JPH08250904A - Dielectric filter - Google Patents

Abstract

PURPOSE: To enhance the freedom of design in a resonance frequency and the degree of coupling between resonators and then to easily realize a desired filter characteristic. CONSTITUTION: Resonator holes 2a, 2b having a step difference section 21 are formed in a dielectric block 1, and a large inner diameter part formed to an opening side end face of each of the resonator holes 2a, 2b is formed nearly elliptically, and a small inner diameter part formed to a short-circuit side end face is formed circular, and the major axis direction of the large inner diameter part is formed in parallel with a broadwise direction of the dielectric block 1. Through the constitution above, since the self-capacitance and the mutual capacitance at the opening side end face are set larger, the resonance frequency is set lower and larger capacitive coupling is obtained for coupling between resonators.

Description

Detailed Description of the Invention

[0001]

BACKGROUND OF THE INVENTION 1. Field of the Invention The present invention relates to a dielectric filter, and more particularly to a dielectric filter in which a plurality of resonator holes including a resonator hole having a step portion are formed in a single dielectric block.

[0002]

2. Description of the Related Art Conventionally, a step portion is provided inside a resonator hole,
There is a dielectric filter in which two resonance portions having different line impedances are formed with a step portion as a boundary to obtain desired filter characteristics.

A conventional dielectric filter provided with a resonator hole having such a step portion is constructed, for example, as shown in FIG. FIG. 9A is an external perspective view of the dielectric filter viewed from the open end surface side, and FIG. 9B is a plan view viewed from the open end surface.

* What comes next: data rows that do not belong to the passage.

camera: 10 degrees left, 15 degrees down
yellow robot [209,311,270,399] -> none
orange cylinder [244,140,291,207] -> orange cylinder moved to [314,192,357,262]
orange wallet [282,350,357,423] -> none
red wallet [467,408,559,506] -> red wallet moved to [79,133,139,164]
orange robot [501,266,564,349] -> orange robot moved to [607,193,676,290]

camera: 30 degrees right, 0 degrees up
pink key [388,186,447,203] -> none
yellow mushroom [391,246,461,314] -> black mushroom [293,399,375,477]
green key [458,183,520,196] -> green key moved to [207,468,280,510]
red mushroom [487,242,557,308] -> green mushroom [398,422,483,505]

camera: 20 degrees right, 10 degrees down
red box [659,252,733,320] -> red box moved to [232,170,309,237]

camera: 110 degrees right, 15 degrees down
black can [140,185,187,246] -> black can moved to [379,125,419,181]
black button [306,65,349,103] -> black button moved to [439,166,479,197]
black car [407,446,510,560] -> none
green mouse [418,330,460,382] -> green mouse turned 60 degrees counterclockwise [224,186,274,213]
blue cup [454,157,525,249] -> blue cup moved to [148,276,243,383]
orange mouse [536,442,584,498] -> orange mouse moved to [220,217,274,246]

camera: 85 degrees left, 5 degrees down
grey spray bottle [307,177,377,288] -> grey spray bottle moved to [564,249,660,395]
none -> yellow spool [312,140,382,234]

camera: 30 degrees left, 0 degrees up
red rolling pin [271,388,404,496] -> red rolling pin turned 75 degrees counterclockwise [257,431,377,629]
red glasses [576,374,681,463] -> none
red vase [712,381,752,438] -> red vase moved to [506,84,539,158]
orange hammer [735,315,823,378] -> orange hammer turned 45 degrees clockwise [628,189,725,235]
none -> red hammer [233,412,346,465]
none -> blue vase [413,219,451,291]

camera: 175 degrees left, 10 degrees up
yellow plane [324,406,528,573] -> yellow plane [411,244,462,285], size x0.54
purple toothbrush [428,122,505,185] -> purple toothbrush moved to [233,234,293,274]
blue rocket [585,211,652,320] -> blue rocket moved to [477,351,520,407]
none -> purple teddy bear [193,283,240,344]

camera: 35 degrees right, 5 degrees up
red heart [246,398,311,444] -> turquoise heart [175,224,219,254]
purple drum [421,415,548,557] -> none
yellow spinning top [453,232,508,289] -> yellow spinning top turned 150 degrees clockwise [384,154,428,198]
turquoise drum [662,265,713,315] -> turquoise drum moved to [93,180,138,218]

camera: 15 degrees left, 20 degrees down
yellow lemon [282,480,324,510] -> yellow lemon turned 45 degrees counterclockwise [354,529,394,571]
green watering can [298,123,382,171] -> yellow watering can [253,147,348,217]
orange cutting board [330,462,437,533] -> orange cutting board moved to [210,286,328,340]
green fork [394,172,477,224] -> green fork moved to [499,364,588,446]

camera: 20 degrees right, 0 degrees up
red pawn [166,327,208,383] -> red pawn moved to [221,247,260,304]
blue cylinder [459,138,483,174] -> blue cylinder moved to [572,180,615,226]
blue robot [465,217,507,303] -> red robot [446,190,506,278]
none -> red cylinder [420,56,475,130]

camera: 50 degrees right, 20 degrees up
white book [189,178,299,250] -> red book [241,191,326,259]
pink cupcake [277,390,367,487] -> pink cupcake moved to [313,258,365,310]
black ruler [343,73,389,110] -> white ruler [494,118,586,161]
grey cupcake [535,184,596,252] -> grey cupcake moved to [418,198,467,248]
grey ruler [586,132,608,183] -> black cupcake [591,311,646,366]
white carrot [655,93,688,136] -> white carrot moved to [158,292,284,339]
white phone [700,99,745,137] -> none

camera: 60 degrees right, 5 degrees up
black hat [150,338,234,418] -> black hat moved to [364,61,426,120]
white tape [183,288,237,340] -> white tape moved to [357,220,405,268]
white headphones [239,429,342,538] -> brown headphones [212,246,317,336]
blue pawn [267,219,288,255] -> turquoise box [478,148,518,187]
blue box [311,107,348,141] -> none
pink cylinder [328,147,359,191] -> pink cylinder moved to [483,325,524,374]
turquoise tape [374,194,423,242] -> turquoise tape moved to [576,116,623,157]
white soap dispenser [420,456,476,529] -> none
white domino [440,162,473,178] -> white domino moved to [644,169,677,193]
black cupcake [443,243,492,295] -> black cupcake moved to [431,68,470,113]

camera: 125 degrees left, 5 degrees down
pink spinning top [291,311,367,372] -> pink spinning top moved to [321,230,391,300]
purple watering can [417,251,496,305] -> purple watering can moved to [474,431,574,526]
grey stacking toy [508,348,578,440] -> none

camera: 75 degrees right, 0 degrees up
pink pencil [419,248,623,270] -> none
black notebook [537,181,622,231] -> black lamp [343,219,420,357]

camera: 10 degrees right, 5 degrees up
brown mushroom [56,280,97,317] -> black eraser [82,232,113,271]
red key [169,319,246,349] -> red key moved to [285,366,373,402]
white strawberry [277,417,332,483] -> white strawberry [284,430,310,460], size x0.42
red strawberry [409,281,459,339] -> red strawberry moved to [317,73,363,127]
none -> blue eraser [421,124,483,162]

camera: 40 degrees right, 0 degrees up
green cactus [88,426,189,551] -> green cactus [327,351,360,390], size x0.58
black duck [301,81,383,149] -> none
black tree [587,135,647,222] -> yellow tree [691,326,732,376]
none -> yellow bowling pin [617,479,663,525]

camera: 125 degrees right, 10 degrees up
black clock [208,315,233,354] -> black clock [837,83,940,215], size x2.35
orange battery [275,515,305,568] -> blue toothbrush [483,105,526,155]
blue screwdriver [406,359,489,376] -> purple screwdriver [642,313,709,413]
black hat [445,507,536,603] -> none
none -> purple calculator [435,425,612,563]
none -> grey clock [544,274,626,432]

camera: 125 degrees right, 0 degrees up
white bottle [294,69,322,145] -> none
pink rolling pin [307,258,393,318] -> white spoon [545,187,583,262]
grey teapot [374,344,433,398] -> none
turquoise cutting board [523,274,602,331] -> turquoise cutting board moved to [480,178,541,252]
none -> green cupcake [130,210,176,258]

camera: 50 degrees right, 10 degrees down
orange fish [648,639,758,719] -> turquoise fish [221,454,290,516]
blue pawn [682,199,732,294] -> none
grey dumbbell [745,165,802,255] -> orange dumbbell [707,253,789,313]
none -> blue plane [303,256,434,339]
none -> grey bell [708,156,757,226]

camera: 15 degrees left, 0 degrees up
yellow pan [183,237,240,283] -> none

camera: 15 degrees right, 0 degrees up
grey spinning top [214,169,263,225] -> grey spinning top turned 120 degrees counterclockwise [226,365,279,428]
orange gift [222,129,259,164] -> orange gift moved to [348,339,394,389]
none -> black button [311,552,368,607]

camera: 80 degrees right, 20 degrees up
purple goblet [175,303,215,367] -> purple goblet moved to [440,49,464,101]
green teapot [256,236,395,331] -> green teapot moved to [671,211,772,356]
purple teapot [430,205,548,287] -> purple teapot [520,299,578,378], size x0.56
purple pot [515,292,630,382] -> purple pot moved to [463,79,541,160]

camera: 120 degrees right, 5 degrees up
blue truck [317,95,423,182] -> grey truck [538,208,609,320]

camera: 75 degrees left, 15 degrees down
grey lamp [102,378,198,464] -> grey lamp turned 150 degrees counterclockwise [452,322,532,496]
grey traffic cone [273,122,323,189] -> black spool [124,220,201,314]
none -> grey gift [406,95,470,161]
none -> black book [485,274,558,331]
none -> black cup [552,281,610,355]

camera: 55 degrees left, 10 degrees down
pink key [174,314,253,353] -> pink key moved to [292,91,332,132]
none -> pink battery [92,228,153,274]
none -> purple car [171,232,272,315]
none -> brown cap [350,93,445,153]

In this dielectric filter, resonator holes 2a, 2b having inner conductors 3 formed on the inner surface thereof are formed by penetrating a pair of opposing surfaces of a substantially rectangular parallelepiped dielectric block 1.
I / O electrodes 5 and 5 are formed on the outer surface of the dielectric block 1,
The outer conductor 4 is formed on substantially the entire outer surface except the regions where the input / output electrodes 5 and 5 are formed.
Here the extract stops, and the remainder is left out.